Feature Hierarchies for Object Classification

Boris Epshtein and Shimon Ullman - Weizmann

In a number of recent classification schemes, image patches, or fragments, are successfully used as informative features for object detection and classification. The fragments are typically chosen during a training stage, according to the amount of information they deliver about the class being recognized. To perform classification, the features are searched in the input images, followed by a decision stage based on the detected features. In the present work, we extend this approach by decomposing the fragments into sub-fragments in a hierarchical fashion. The presence of a fragment is then detected by the presence of its components. For example, a fragment depicting the eye region can be subdivided into sub-fragments depicting different eye parts, eyebrow etc., which are detected separately. A higher-level fragment can use different types of sub-features (e.g., different eyebrows), and allow a controlled amount of independent movement and other deformations of the sub-parts.
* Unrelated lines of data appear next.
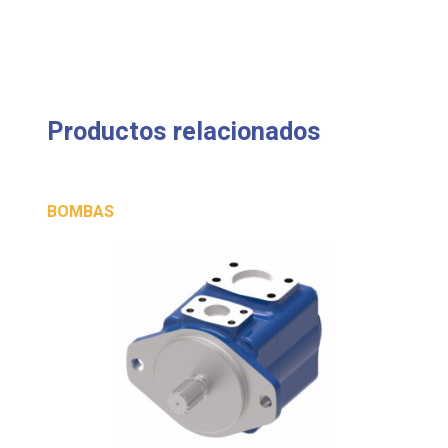
Productos relacionados
BOMBAS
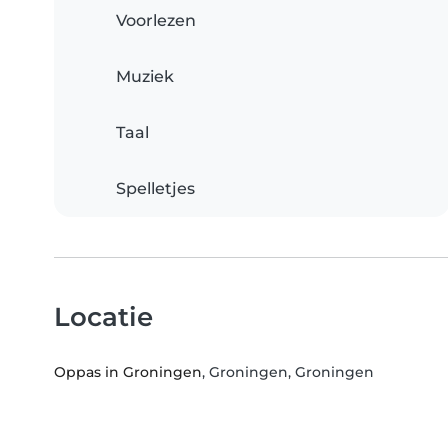
Voorlezen
Muziek
Taal
Spelletjes
Locatie
Oppas in Groningen
, Groningen, Groningen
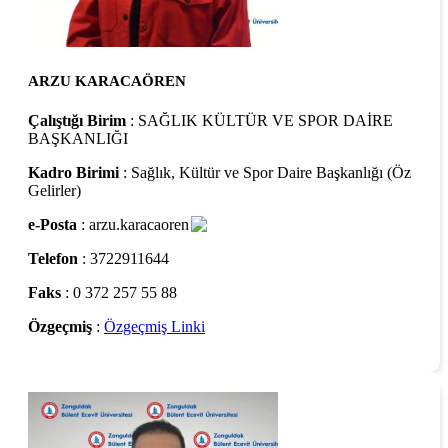
ARZU KARACAÖREN
Çalıştığı Birim
: SAĞLIK KÜLTÜR VE SPOR DAİRE
BAŞKANLIĞI
Kadro Birimi
: Sağlık, Kültür ve Spor Daire Başkanlığı (Öz
Gelirler)
e-Posta
: arzu.karacaoren
Telefon
: 3722911644
Faks
: 0 372 257 55 88
Özgeçmiş
:
Özgeçmiş Linki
There are two motivations for such a hierarchical construction. The first is dealing with variability during the matching process: the same motivation that applies to the classification of complete objects by image fragments, applies also to the detection of object parts. As we will demonstrate, the decomposition by our method increases the amount of information delivered by the fragments, improves the detection rate, and increases the tolerance for local distortions and illumination changes. The second motivation comes from the structure of the primate visual system, in which objects are represented in a hierarchy of increasingly complex features, ranging from local oriented features in V1, to complex shapes and partial or complete object views at high visual areas.
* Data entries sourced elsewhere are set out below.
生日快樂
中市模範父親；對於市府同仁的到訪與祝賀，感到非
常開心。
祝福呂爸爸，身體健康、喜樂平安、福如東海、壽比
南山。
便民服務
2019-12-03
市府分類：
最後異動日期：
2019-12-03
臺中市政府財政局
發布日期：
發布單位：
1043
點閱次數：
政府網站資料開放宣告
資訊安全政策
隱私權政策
I will describe an algorithm for automatically constructing a full feature hierarchy, which proceeds by learning from examples, in a top-down manner. The highest level, class-specific fragments, are extracted first, and then subdivided into simpler sub-fragments in a recursive manner. The decomposition at each level is performed by the application of the same algorithm, guided by the maximization of mutual information. The subdivision stops when the mutual information cannot be improved by further decomposition, producing a set of simple, atomic features. For different natural classes, the depth of the feature hierarchy is typically up to four levels. In addition to the decomposition of a feature into its sub-parts, the method also determines the optimal parameters, such as detection thresholds and the amount of allowed displacements of the sub-features. Finally, we demonstrate that fragments selected at the higher levels of the hierarchy are typically complex and class-specific, but the lower level fragments are simple, and often shared between different object classes.

3D Shape Recovery of Smooth Surfaces: Dropping the Fixed Viewpoint Assumption

Yael Moses and Ilan Shimshoni – IDC and Haifa

We present a new method for recovering the 3D shape of a featureless smooth surface from three or more calibrated images. The main contribution of this paper is the ability to handle general images which are taken from unconstrained viewpoints and unconstrained illumination directions. To the best of our knowledge, no other method is currently capable of handling such images, since correspondence between such images is hard to compute. Our method combines geometric and photometric information in order to recover a dense correspondence between the images and successfully computes an accurate 3D shape of the surface. The method is based on a single pass and local computation and does not make use of global optimization over the whole surface. While we assume a Lambertian reflectance function, our method can be easily modified to handle more general reflectance models as long as it is possible to recover local normals from photometric information.